Even with the current ceasefire, the daily operational routine on the LoC carries the risk of confrontation and conflict. Military ethos demands that a unit in contact with the enemy - and the Indian and Pakistani armies certainly view each other as that - conducts aggressive patrolling, ambushes, and operations to establish "psychological and moral dominance" over the enemy. This game flashes out of control, when casualties occur and retribution follows. The Indian Army will almost certainly retaliate for the Poonch killings.
Confrontation is also inherent in the counter-infiltration deployment posture that Pakistan has forced on the Indian Army by training and infiltrating jihadis to sustain the Jammu & Kashmir insurgency. To block jihadi infiltration, India has fenced the LoC with hundreds of kilometres of razor wire, floodlights, surveillance cameras, and seismic and audio sensors that are monitored from control rooms. But the fence must be physically monitored and so, small groups of Indian soldiers patrol the gaps between posts. These "area domination patrols" are particularly vulnerable whilst in the sliver of Indian territory ahead of the LoC fence. In Poonch, the patrol was ambushed ahead of the fence.

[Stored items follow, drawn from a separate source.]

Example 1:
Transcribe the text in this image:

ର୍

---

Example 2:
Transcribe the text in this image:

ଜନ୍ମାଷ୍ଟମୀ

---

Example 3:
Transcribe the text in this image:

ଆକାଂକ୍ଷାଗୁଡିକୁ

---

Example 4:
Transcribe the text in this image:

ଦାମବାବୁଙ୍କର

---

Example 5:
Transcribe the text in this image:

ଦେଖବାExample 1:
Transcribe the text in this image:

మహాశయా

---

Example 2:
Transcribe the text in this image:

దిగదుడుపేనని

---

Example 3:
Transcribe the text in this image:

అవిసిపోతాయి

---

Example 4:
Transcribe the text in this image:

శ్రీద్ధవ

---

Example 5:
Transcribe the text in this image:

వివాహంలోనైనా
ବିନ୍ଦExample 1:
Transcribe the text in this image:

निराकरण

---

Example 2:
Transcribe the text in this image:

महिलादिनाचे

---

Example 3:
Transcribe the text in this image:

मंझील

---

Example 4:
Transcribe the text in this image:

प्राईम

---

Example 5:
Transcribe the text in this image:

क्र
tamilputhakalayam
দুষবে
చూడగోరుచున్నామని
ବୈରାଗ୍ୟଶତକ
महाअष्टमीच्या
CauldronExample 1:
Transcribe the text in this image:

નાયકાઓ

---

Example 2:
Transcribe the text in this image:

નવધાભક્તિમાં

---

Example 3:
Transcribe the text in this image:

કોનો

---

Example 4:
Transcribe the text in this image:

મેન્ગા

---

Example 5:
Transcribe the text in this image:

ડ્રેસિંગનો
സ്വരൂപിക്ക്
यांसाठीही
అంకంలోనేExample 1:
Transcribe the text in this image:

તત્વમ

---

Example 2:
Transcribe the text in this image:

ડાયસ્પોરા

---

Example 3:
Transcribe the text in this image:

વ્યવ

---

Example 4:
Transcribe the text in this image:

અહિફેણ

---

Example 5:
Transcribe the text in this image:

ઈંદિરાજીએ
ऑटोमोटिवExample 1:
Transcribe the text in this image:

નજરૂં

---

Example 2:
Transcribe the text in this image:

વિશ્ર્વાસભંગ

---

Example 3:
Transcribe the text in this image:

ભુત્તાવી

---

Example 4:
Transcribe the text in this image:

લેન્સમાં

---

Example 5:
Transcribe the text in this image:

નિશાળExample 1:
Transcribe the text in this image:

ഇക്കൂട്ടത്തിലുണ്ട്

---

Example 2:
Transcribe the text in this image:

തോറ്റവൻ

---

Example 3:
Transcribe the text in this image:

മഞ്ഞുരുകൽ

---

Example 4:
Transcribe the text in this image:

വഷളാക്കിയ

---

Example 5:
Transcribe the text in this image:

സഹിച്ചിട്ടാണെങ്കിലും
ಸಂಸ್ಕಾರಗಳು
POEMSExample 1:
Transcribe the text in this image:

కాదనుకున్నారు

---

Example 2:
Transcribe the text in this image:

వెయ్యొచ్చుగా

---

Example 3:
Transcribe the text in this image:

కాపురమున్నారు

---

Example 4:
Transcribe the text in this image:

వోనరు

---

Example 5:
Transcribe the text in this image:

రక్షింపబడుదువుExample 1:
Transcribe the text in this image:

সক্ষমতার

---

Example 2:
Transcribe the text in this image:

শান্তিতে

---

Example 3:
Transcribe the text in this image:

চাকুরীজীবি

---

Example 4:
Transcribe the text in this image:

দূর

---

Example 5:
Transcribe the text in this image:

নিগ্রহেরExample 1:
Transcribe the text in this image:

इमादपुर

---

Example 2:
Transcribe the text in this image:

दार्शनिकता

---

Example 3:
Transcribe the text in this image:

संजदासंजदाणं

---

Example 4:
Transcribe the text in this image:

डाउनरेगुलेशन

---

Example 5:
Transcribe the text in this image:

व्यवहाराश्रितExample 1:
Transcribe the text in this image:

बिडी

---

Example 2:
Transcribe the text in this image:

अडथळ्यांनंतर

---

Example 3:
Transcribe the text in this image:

For carrying out such ambushes and for attacking small enemy posts in tactically favourable terrain, both India and Pakistan have contingency plans worked out and rehearsed. When one side needs to send a signal, or to retaliate, one of those plans is implemented at short notice.
During the Kargil conflict in the summer of 1999, an Indian Army platoon had crossed the LoC at the Munawar Tawi River near Jammu and wiped out an entire Pakistani post, triggering a vicious cycle of revenge killings and counter-killings. At that time, Pakistan refined the concept of "border action teams", or BATs, specifically earmarked for sneak killings along the LoC. Some BATs feature commandoes from Pakistan's elite Special Services Group (SSG), while others are constituted from local forces. The beheading of an Indian soldier in January has been ascribed to a BAT.
Ultimately, only LoC de-militarisation can eliminate the ever-present danger of an escalation of tensions. For India, de-militarisation would require a double assurance - first, that Pakistan would not ingress across the LoC, something it did in 1999, leading to the Kargil conflict. Second, Pakistan would need to assure India of an end to cross-border infiltration.
For now, neither assurance seems likely or tenable. Antony has sounded a warning: "Naturally, this incident (in Poonch) will have consequences on our behaviour on the Line of Control and for our relations with Pakistan." And if the Pakistan Army is now operating alongside the jihadis on the LoC, it could become even more of a flashpoint.